Apache Kafka
- Open source
- Distributed
- Event streaming
- Creating real-time stream
- Processing real-time stream
- Messaging platform
To learn in more detail, please refer the Introduction to Apache Kafka.
Apache Kafka architecture diagram
The ecosystem of Apache Kafka consists of Kafka Clusters, these clusters contain Brokers, the broker contains Topics and the topics contain Partitions. Given below is the Kafka architecture diagram, which provides a complete picture of Kafka architecture.
Apache Kafka Components
- Producer
- Consumer
- Cluster
- Broker
- Topic
- Partition
- Offset
- Zookeeper
- Consumer Group
We will learn about each components of Apache Kafka Ecosystem in detail.
Kafka Producer
Producers are the applications or the source of data that publish the messages or events to the Kafka-Topics.

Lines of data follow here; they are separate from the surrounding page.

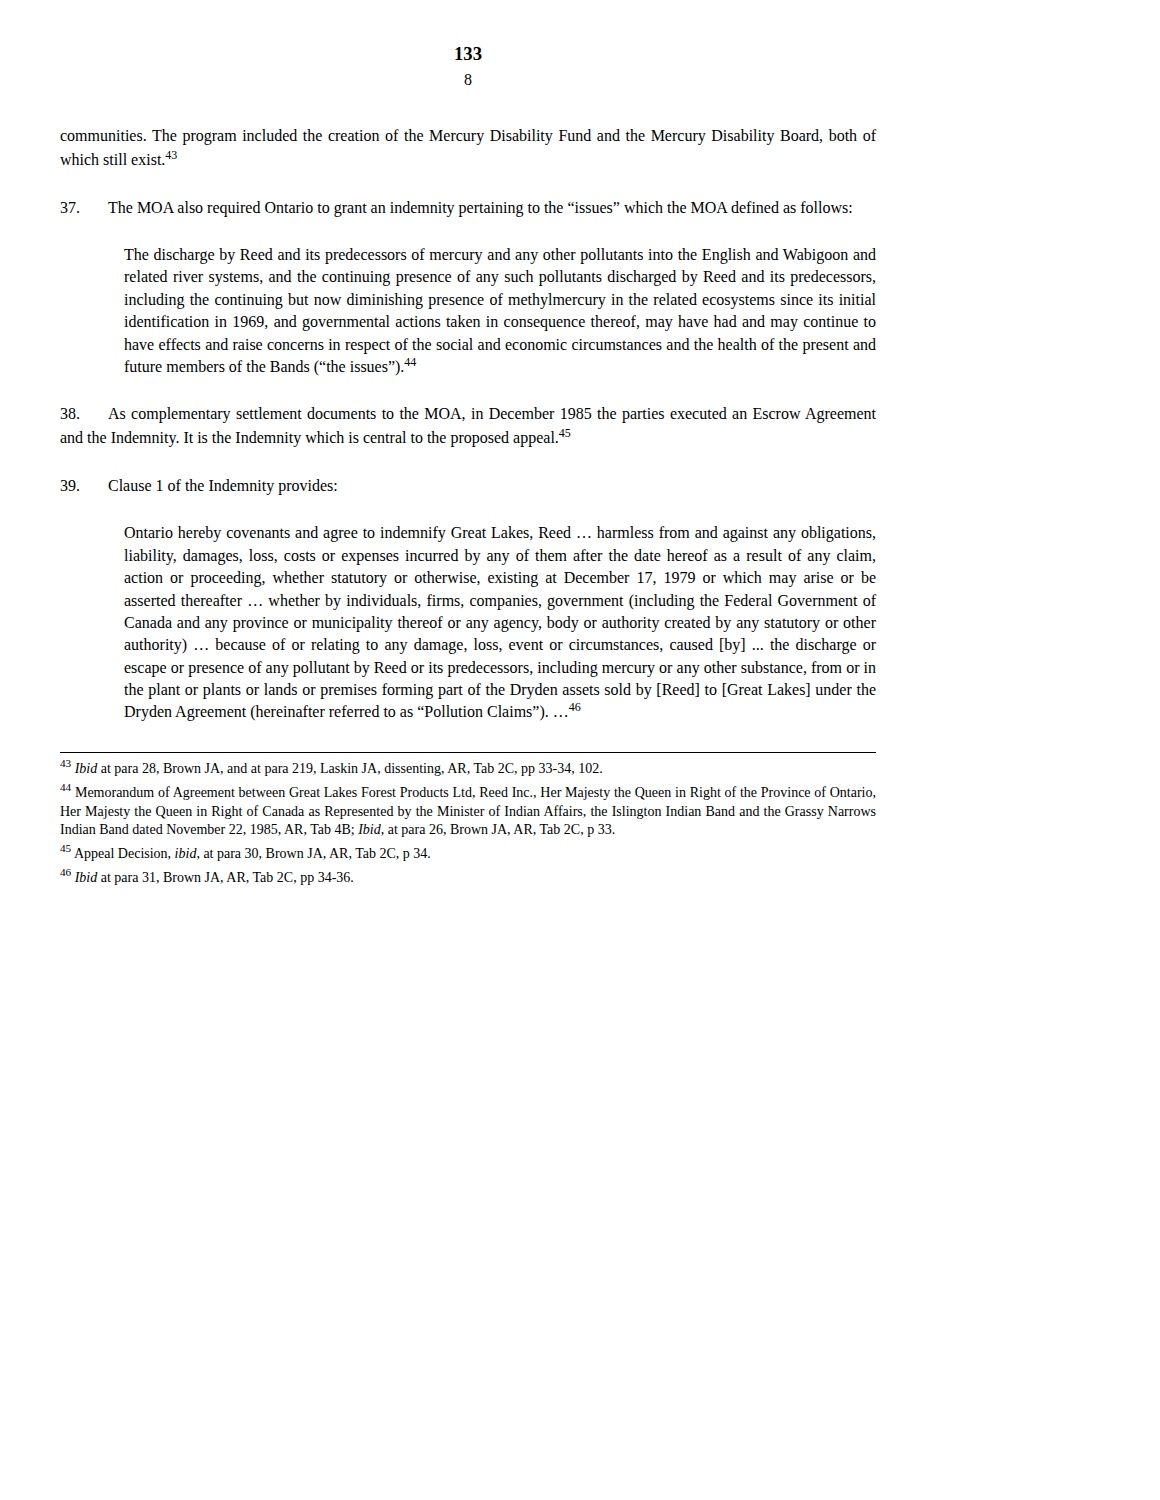133
8
communities. The program included the creation of the Mercury Disability Fund and the Mercury Disability Board, both of which still exist.43
37. The MOA also required Ontario to grant an indemnity pertaining to the “issues” which the MOA defined as follows:
The discharge by Reed and its predecessors of mercury and any other pollutants into the English and Wabigoon and related river systems, and the continuing presence of any such pollutants discharged by Reed and its predecessors, including the continuing but now diminishing presence of methylmercury in the related ecosystems since its initial identification in 1969, and governmental actions taken in consequence thereof, may have had and may continue to have effects and raise concerns in respect of the social and economic circumstances and the health of the present and future members of the Bands (“the issues”).44
38. As complementary settlement documents to the MOA, in December 1985 the parties executed an Escrow Agreement and the Indemnity. It is the Indemnity which is central to the proposed appeal.45
39. Clause 1 of the Indemnity provides:
Ontario hereby covenants and agree to indemnify Great Lakes, Reed … harmless from and against any obligations, liability, damages, loss, costs or expenses incurred by any of them after the date hereof as a result of any claim, action or proceeding, whether statutory or otherwise, existing at December 17, 1979 or which may arise or be asserted thereafter … whether by individuals, firms, companies, government (including the Federal Government of Canada and any province or municipality thereof or any agency, body or authority created by any statutory or other authority) … because of or relating to any damage, loss, event or circumstances, caused [by] ... the discharge or escape or presence of any pollutant by Reed or its predecessors, including mercury or any other substance, from or in the plant or plants or lands or premises forming part of the Dryden assets sold by [Reed] to [Great Lakes] under the Dryden Agreement (hereinafter referred to as “Pollution Claims”). …46
43 Ibid at para 28, Brown JA, and at para 219, Laskin JA, dissenting, AR, Tab 2C, pp 33-34, 102.
44 Memorandum of Agreement between Great Lakes Forest Products Ltd, Reed Inc., Her Majesty the Queen in Right of the Province of Ontario, Her Majesty the Queen in Right of Canada as Represented by the Minister of Indian Affairs, the Islington Indian Band and the Grassy Narrows Indian Band dated November 22, 1985, AR, Tab 4B; Ibid, at para 26, Brown JA, AR, Tab 2C, p 33.
45 Appeal Decision, ibid, at para 30, Brown JA, AR, Tab 2C, p 34.
46 Ibid at para 31, Brown JA, AR, Tab 2C, pp 34-36.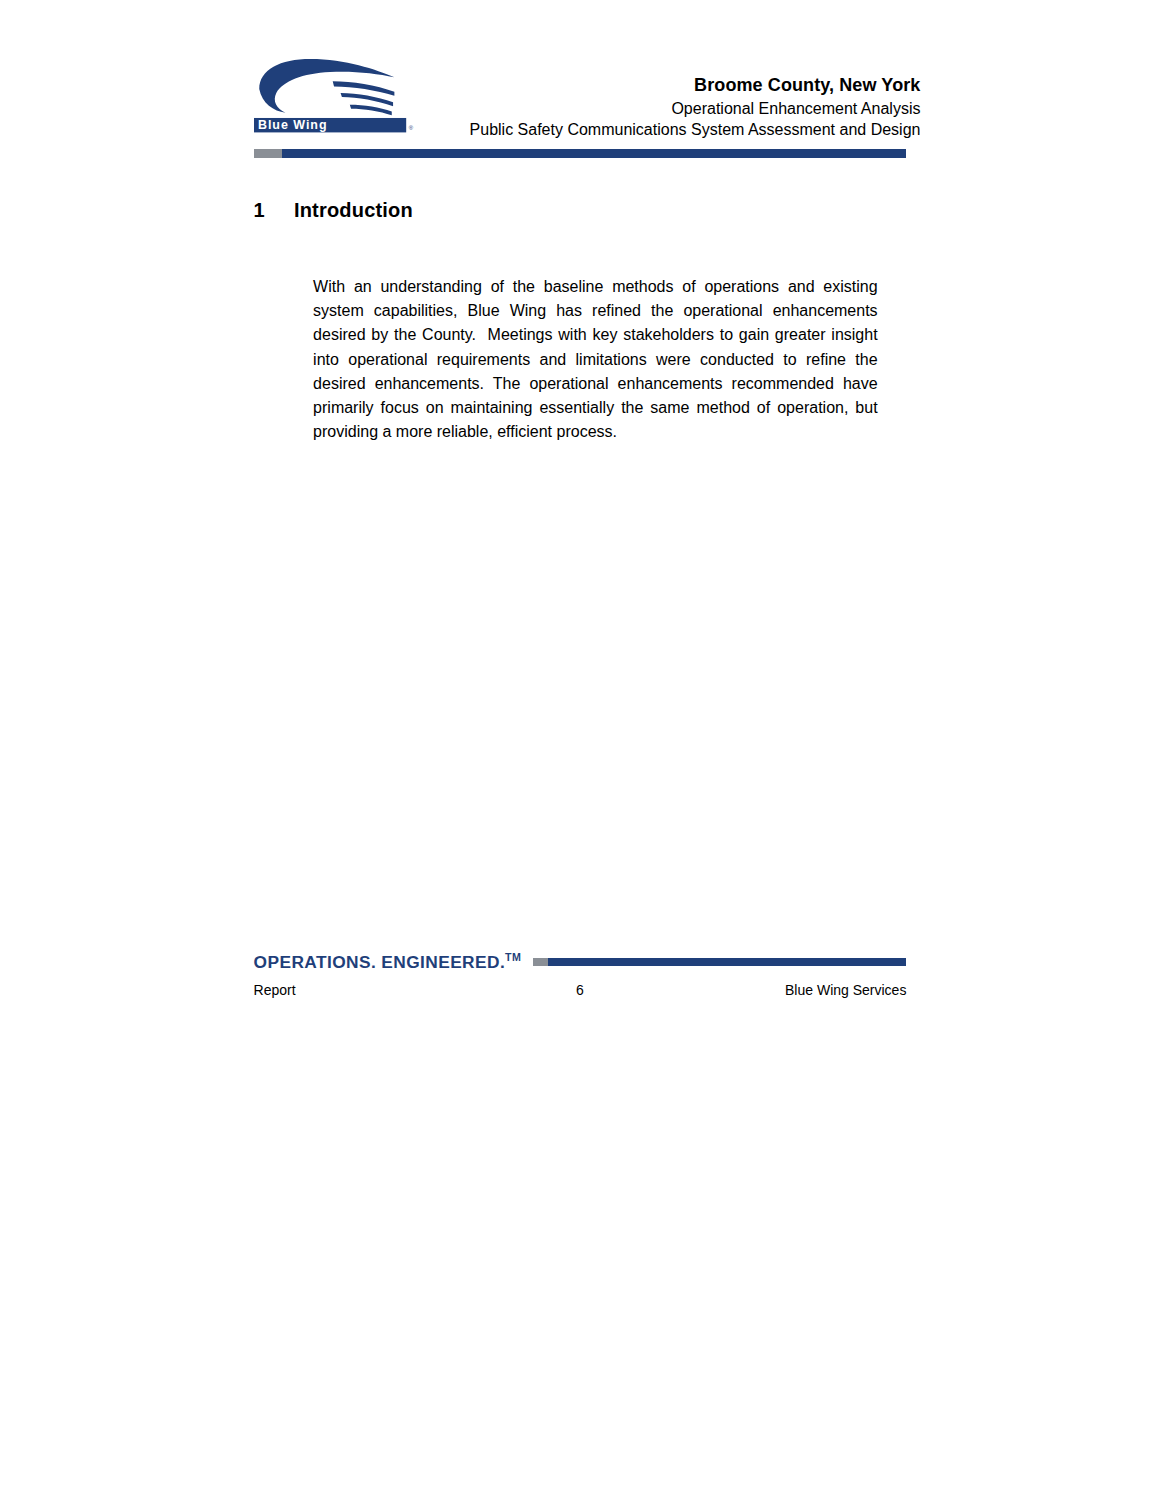Blue Wing ®
Broome County, New York
Operational Enhancement Analysis
Public Safety Communications System Assessment and Design
1 Introduction
With an understanding of the baseline methods of operations and existing system capabilities, Blue Wing has refined the operational enhancements desired by the County. Meetings with key stakeholders to gain greater insight into operational requirements and limitations were conducted to refine the desired enhancements. The operational enhancements recommended have primarily focus on maintaining essentially the same method of operation, but providing a more reliable, efficient process.
OPERATIONS. ENGINEERED.TM
Report 6 Blue Wing Services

Basically, they send the message to the Brokers, specifying the target topic.
Kafka Consumers
Consumers are the receiver which is responsible for consuming the messages or events. They subscribe the to the specific topics and reads data from the partitions. Kafka make sure that each message in the partition are consumed in order.
Kafka Cluster
Clusters are the group of computers or servers working together to achieve a common purpose. It is a common term in distributed computing systems. As Kafka is also a distributed system, it can have multiple Server inside a single Kafka-Cluster. Below, we can see that the Kafka Cluster architecture can have multiple brokers. i.e., Kafka servers.
Kafka Broker
Brokers are the Kafka server instances that are responsible for storing and managing the message streams. It contains subsets of topics and partitions. If an application publishes huge volumes of data, it may be possible that such a huge volume of data is not handled by a single broker, and hence, we can also have multiple brokers within a single cluster.
Kafka Topic
Topic is a logical channel or a category of a message, to which producers send message streams. It is divided into partitions, which helps in Parallelisms and Scalability. Each message published to a topic is appended to one of its partitions.

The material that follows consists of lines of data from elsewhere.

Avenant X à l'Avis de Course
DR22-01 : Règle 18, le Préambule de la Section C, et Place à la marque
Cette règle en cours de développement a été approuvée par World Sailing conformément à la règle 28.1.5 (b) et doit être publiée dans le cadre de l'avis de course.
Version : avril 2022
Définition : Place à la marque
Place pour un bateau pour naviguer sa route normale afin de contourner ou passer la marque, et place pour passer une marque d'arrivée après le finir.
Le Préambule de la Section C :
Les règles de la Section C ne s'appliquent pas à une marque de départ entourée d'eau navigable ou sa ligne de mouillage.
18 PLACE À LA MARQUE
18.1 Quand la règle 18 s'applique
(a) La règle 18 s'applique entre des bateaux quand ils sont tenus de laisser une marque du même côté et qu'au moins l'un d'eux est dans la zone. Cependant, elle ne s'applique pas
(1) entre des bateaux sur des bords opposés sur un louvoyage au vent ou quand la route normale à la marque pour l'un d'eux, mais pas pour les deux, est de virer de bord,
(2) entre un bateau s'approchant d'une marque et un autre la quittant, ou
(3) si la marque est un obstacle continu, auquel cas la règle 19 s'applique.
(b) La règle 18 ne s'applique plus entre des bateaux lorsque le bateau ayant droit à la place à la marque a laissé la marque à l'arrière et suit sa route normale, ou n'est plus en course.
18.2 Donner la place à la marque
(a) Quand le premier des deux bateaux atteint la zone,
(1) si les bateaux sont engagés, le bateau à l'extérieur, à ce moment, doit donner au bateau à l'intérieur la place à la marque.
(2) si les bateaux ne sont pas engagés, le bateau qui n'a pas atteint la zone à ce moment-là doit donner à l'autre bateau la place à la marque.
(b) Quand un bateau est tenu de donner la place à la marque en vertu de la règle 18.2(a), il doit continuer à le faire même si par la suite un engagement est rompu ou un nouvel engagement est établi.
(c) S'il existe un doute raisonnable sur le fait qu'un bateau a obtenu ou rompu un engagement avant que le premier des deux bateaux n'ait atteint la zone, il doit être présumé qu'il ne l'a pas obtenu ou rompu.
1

In other words, topics in Kafka-Ecosystem are similar to tables in the database. For example, In database, employee_table contains employee-related information, payment_table contains payment-related data. Similarly, In Kafka, employee_topic contains employee-related data streams.
Kafka Partitions
Partitions are the log file that stores a sequence of messages. Each message, published to Kafka topics, is stored in partitions in a sequential order and an offset is assigned to each message.

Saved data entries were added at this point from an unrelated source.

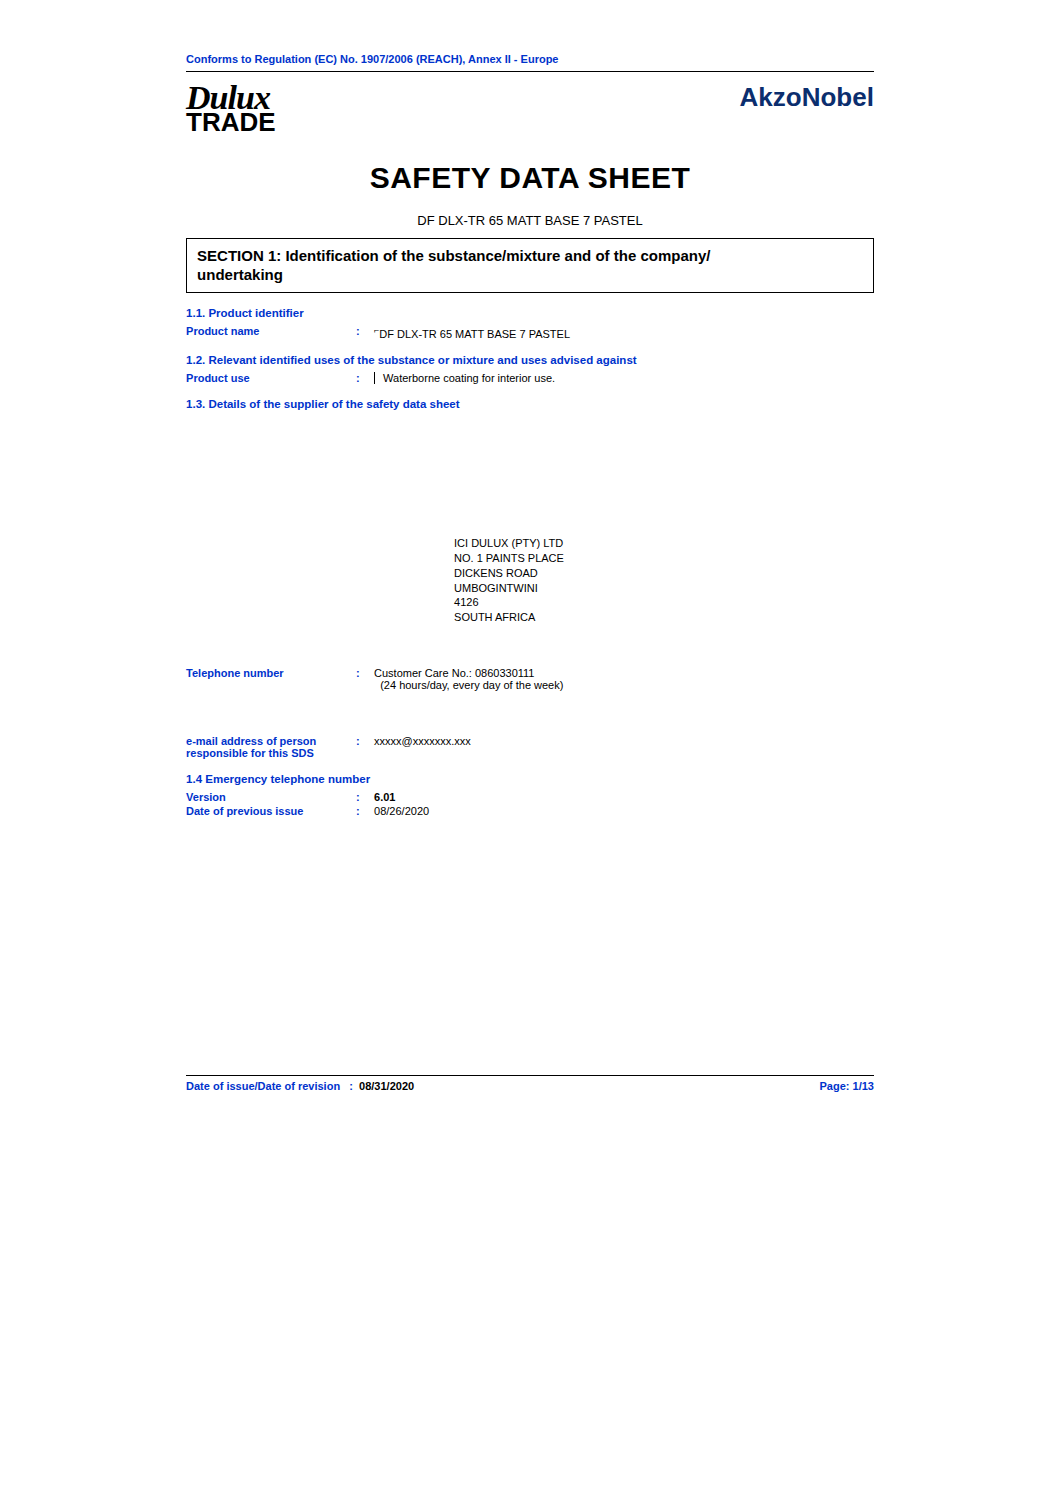Conforms to Regulation (EC) No. 1907/2006 (REACH), Annex II - Europe
Dulux
TRADE
Akzo Nobel
SAFETY DATA SHEET
DF DLX-TR 65 MATT BASE 7 PASTEL
SECTION 1: Identification of the substance/mixture and of the company/
undertaking
1.1. Product identifier
Product name
:
⌐DF DLX-TR 65 MATT BASE 7 PASTEL
1.2. Relevant identified uses of the substance or mixture and uses advised against
Product use
:
Waterborne coating for interior use.
1.3. Details of the supplier of the safety data sheet
ICI DULUX (PTY) LTD
NO. 1 PAINTS PLACE
DICKENS ROAD
UMBOGINTWINI
4126
SOUTH AFRICA
Telephone number
:
Customer Care No.: 0860330111
(24 hours/day, every day of the week)
e-mail address of person
responsible for this SDS
:
xxxxx@xxxxxxx.xxx
1.4 Emergency telephone number
Version
:
6.01
Date of previous issue
:
08/26/2020
Date of issue/Date of revision : 08/31/2020
Page: 1/13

Partitions in Kafka helps in better performance and high availability. As we break the topic into multiple partitions, when producers publish huge volumes of data, each of partitions concurrently accepts the message data that improve the performance, and if any partition goes down, other partitions will be available to handle the load.
Kafka Offset
Offset is a unique identifier, which is assigned to each message within a partition. As soon as the message arrives to the partitions, an offset is assigned to the message. It is used to keep track of the messages that are consumed by the consumer. For example, if after reading few messages, the consumer goes down and after a while when it comes back online, this offset will help the consumer to know, from where the consumer needs to consume the messages.
Kafka Zookeeper
As we know, Kafka is a distributed system, and it uses Zookeeper for coordination and to track the status of Kafka cluster nodes. It also helps to keep track of Kafka topics, partitions, offsets, etc.
As of Kafka 2.8.0, Kafka is moving away from the dependency on Zookeeper for metadata management and building its own self-managed metadata model.
Kafka Consumer Group
As the name suggests, a consumer group is a group of two or more consumers combined together to share the workload for efficiency.
For example, if one consumer is consuming data from multiple partitions, it may reduce performance because there is no concurrency. In order to overcome this issue, we create groups of consumers so that we can rebalance the load. As we can see in the below diagram, all three consumers are reading concurrently from the topics, which will improve performance.
Note: The consumer-partition order is not specific or guaranteed, which means any consumer can read from any partition; this will be decided by the coordinator (zookeeper).
Consumer Rebalancing
Above, we have 3 consumers and 3 partitions. They are talking to each other; if we add one more consumer, say C4, it will remain ideal as there is no work for it. Since all 3 partitions are assigned to 3 different consumers, there is no partition left for C4, so it will sit ideal. But as soon as any consumer goes down, it will get a chance to connect to the partition. This is called consumer rebalancing.